> wouldn't the act of compelling them to produce false declarations for the purpose of obtaining sales under false pretenses fall under conspiracy to commit (wire) fraud which is a federal crime?
No, it would not, among other reasons because that is not the purpose.
Conspiracy - In criminal law, a conspiracy is an agreement between two or more persons to commit a crime at some time in the future. E.g. the court (judge) and the seller.
Fraud - wrongful or criminal deception intended to result in financial or personal gain... for example making untruthful claims for the purpose of continuing to sell a product under false pretenses.
Mail and Wire Fraud - Fraud by facilitated through the mail system or via electronic means.
Can you elaborate as to how a compelled untruthful (electronic) declaration for the purpose of continuing to obtain sales of your product is NOT (wire) fraud?
Not trying to be an ass, I'd just like to understand.
> Can you elaborate as to how a compelled untruthful (electronic) declaration for the purpose of continuing to obtain sales of your product is NOT (wire) fraud?
I'm saying—and I said this expressly in the post you responded to—that that isn't the purpose, which is the strongest reason it isn't criminal fraud.
Your initial purpose in the warrant canary was sales, sure, but the government wasn't involved in that and it wasn't (presumably) false.
The government order isn't for the purpose of sales.
Your compliance with that order is quite likely not for that purpose, either; it's to avoid the consequences of non-compliance (which is why it's compelled and not voluntary.)
Your compliance with that order is not for that purpose. HOWEVER, your statement which was originally to generate sales went from being truthful to being untruthful.
So now that your warrant canary is false, you are making an untruthful statement supporting sales generation for your company, which is what makes it fraudulent; and in my mind at least, because you've been compelled to do so, that's conspiracy to commit fraud.

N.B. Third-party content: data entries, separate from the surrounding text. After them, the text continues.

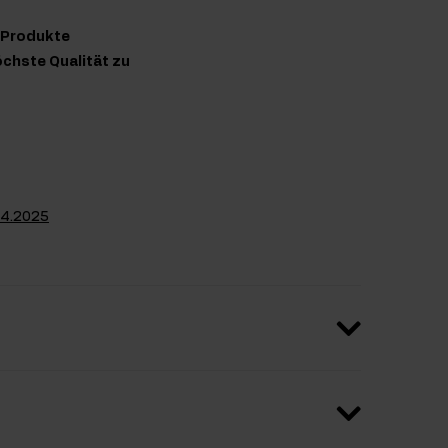
n Produkte
chste Qualität zu
04.2025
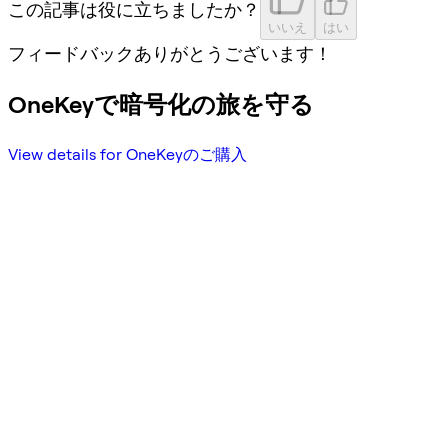
この記事は役に立ちましたか？
いいえ
はい
フィードバックありがとうございます！
OneKeyで暗号化の旅を守る
View details for OneKeyのご購入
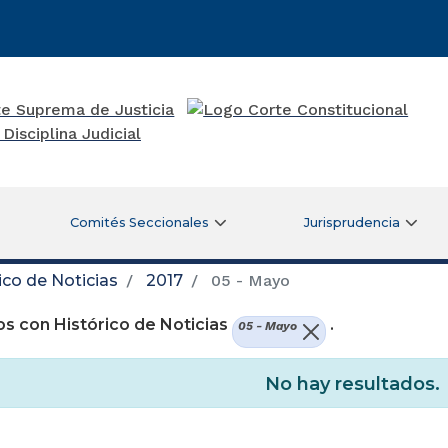
Comités Seccionales
Jurisprudencia
ico de Noticias
2017
05 - Mayo
s con Histórico de Noticias
.
05 - Mayo
No hay resultados.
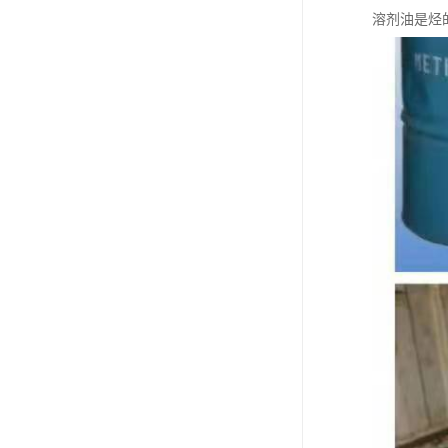
溶剂油是烃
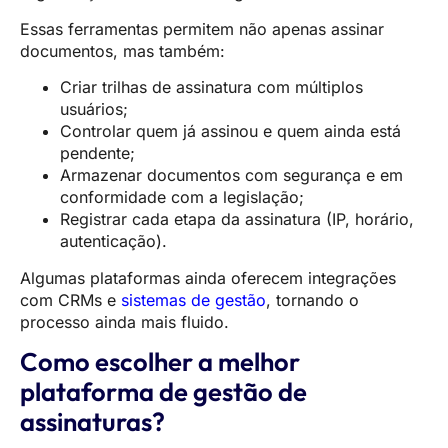
Essas ferramentas permitem não apenas assinar
documentos, mas também:
Criar trilhas de assinatura com múltiplos
usuários;
Controlar quem já assinou e quem ainda está
pendente;
Armazenar documentos com segurança e em
conformidade com a legislação;
Registrar cada etapa da assinatura (IP, horário,
autenticação).
Algumas plataformas ainda oferecem integrações
com CRMs e
sistemas de gestão
, tornando o
processo ainda mais fluido.
Como escolher a melhor
plataforma de gestão de
assinaturas?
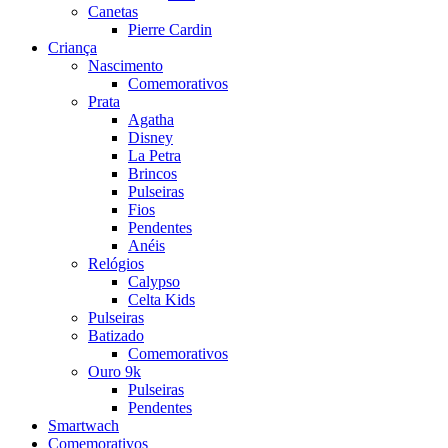
Canetas
Pierre Cardin
Criança
Nascimento
Comemorativos
Prata
Agatha
Disney
La Petra
Brincos
Pulseiras
Fios
Pendentes
Anéis
Relógios
Calypso
Celta Kids
Pulseiras
Batizado
Comemorativos
Ouro 9k
Pulseiras
Pendentes
Smartwach
Comemorativos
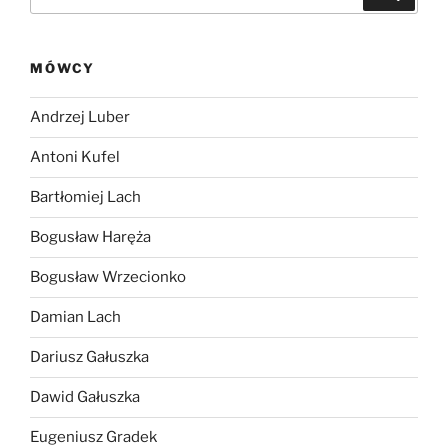
MÓWCY
Andrzej Luber
Antoni Kufel
Bartłomiej Lach
Bogusław Haręża
Bogusław Wrzecionko
Damian Lach
Dariusz Gałuszka
Dawid Gałuszka
Eugeniusz Gradek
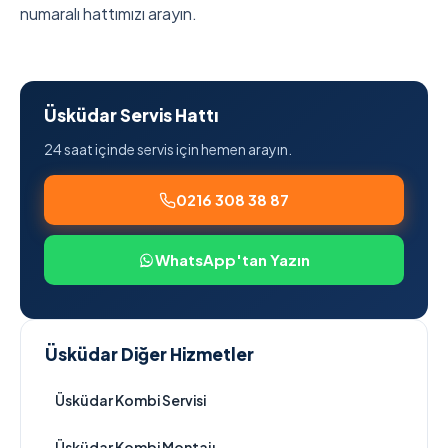
numaralı hattımızı arayın.
Üsküdar Servis Hattı
24 saat içinde servis için hemen arayın.
0216 308 38 87
WhatsApp'tan Yazın
Üsküdar Diğer Hizmetler
Üsküdar Kombi Servisi
Üsküdar Kombi Montajı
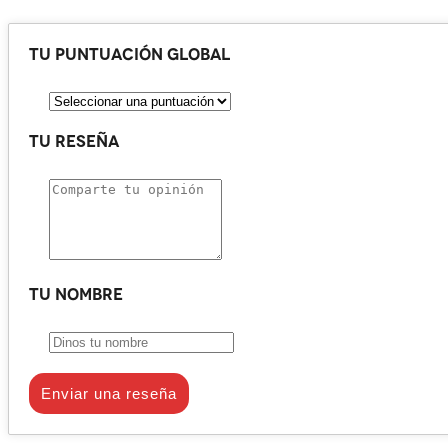
Tu puntuación global
Tu reseña
Tu nombre
Enviar una reseña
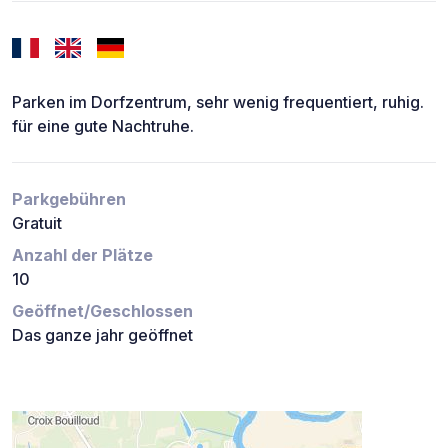
Parken im Dorfzentrum, sehr wenig frequentiert, ruhig.
für eine gute Nachtruhe.
Parkgebühren
Gratuit
Anzahl der Plätze
10
Geöffnet/Geschlossen
Das ganze jahr geöffnet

I guess they could argue that you weren't compelled to continue operating. You could have shuttered your business. So in that sense, I suppose if they made that argument, the fraud would be on your head and they'd get off on that technicality.
You should really try to learn from the well-reasoned explanation of why your initial hunch was wrong, instead of continuing to try to argue the point with increasing levels of obviously wrong grammatical and legalistic hairsplitting.

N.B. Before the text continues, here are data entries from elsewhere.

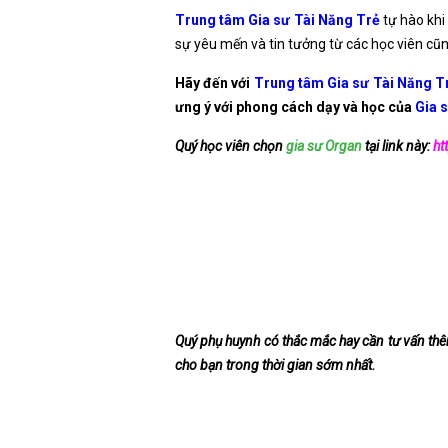
Trung tâm Gia sư Tài Năng Trẻ
tự hào khi
sự yêu mến và tin tưởng từ các học viên cũ
Hãy đến với
Trung tâm Gia sư Tài Năng T
ưng ý với phong cách dạy và học của
Gia 
Quý học viên chọn
gia sư Organ
tại link này:
ht
Quý phụ huynh có thắc mắc hay cần tư vấn th
cho bạn trong thời gian sớm nhất.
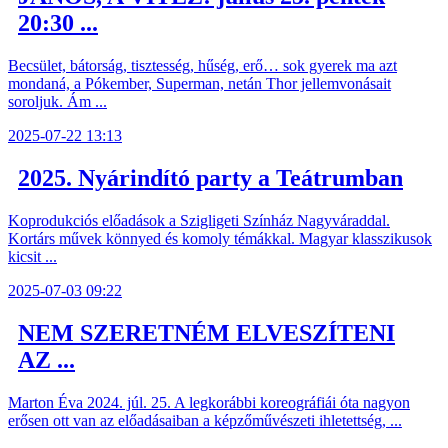
20:30 ...
Becsület, bátorság, tisztesség, hűség, erő… sok gyerek ma azt
mondaná, a Pókember, Superman, netán Thor jellemvonásait
soroljuk. Ám ...
2025-07-22 13:13
2025. Nyárindító party a Teátrumban
Koprodukciós előadások a Szigligeti Színház Nagyváraddal.
Kortárs művek könnyed és komoly témákkal. Magyar klasszikusok
kicsit ...
2025-07-03 09:22
NEM SZERETNÉM ELVESZÍTENI
AZ ...
Marton Éva 2024. júl. 25. A legkorábbi koreográfiái óta nagyon
erősen ott van az előadásaiban a képzőművészeti ihletettség, ...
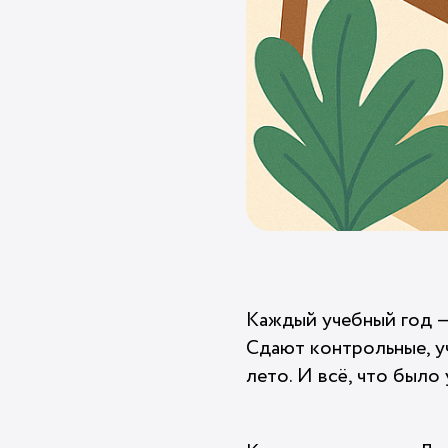
Каждый учебный год —
Сдают контрольные, уч
лето. И всё, что было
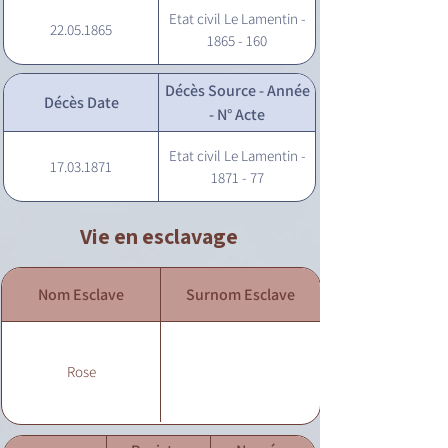
Etat civil Le Lamentin -
22.05.1865
1865 - 160
Décès Source - Année
Décès Date
- N° Acte
Etat civil Le Lamentin -
17.03.1871
1871 - 77
Vie en esclavage
Nom Esclave
Surnom Esclave
Rose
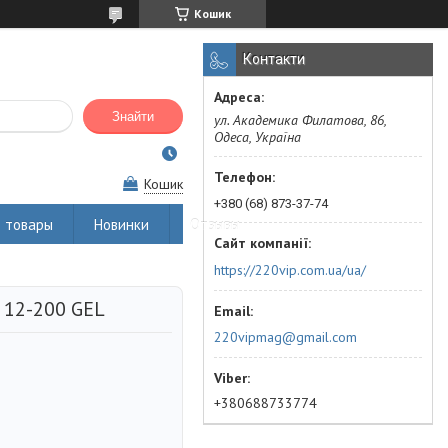
Кошик
Контакти
Знайти
ул. Академика Филатова, 86,
Одеса, Україна
Кошик
+380 (68) 873-37-74
 товары
Новинки
Отзывы
https://220vip.com.ua/ua/
 12-200 GEL
220vipmag@gmail.com
+380688733774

Law is a system that, to a certain degree, depends on reasonable people employing commonly accepted rules of logic and teleology. It is not a programming language that can be “tricked” by superficial attempts at “being clever”.

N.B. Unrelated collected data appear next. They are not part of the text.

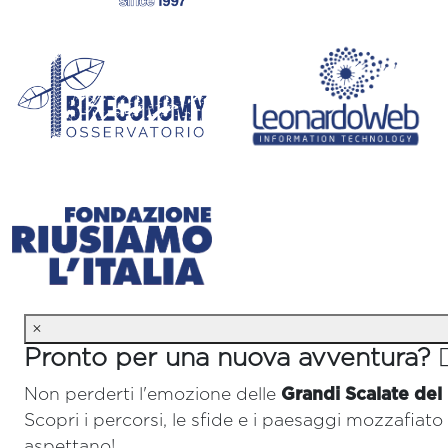
×
Pronto per una nuova avventura? 🚴‍
Non perderti l'emozione delle
Grandi Scalate del
Scopri i percorsi, le sfide e i paesaggi mozzafiato 
aspettano!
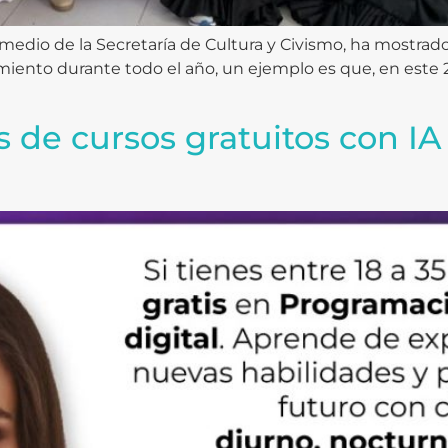
 medio de la Secretaría de Cultura y Civismo, ha mostrado
miento durante todo el año, un ejemplo es que, en este 2
s de cursos gratuitos con IA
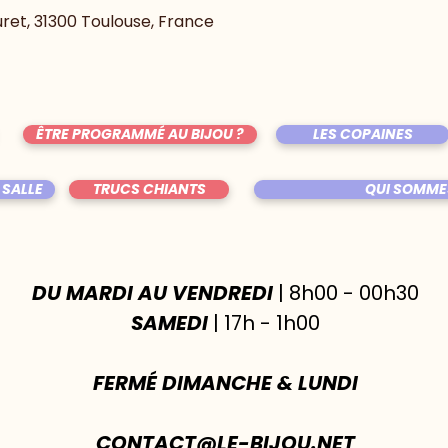
uret, 31300 Toulouse, France
ÊTRE PROGRAMMÉ AU BIJOU ?
LES COPAINES
 SALLE
TRUCS CHIANTS
QUI SOMME
DU MARDI AU VENDREDI
| 8h00 - 00h30
SAMEDI
| 17h - 1h00
FERMÉ DIMANCHE & LUNDI
CONTACT@LE-BIJOU.NET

> HOWEVER, your statement which was originally to generate sales went from being truthful to being untruthful.
You made a true statement with the purpose of generating sales, and later a false statement with a different purpose. The fact that the two statements have the same content doesn't make the intent of one transfer to the other, or the falsity of one transfer to the other.
The required mental state for a crime must connect to the required act, not just a generally similar act at a different time.
(Of course, the government compelling your action by force means it cannot be prosecuted as a crime of yours, because when the government induces a crime you would not otherwise have committed by threats, that's called “entrapment”.)
> and in my mind at least, because you've been compelled to do so, that's conspiracy to commit fraud.
No, aside from the fact that you don't have a false statement made with the required purpose to start with, the fact that you are compelled by the government doesn't make a conspiracy.
> I guess they could argue that you weren't compelled to continue operating. You could have shuttered your business. So in that sense, I suppose if they made that argument, the fraud would be on your head and they'd get off on that technicality.
No, they’d get off because their power to issue and enforce non-disclosure directives with NSLs, etc., is an express power granted in law.
According to this argument, it seems like you don't even need a warrant canary. If you told your customers you would inform them of a warrant, and the government compelled you not to, under your arguments wouldn't that also be conspiracy to commit fraud?
No, it would not, among other reasons because that is not the purpose.